◆ Assignment: Repeat the records below verbatim.
(Record excerpts)
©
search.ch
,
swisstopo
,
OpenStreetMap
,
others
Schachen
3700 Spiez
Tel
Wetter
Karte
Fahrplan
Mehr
(End Record excerpts)
◆ Task response:
©
search.ch
,
swisstopo
,
OpenStreetMap
,
others
Schachen
3700 Spiez
Tel
Wetter
Karte
Fahrplan
Mehr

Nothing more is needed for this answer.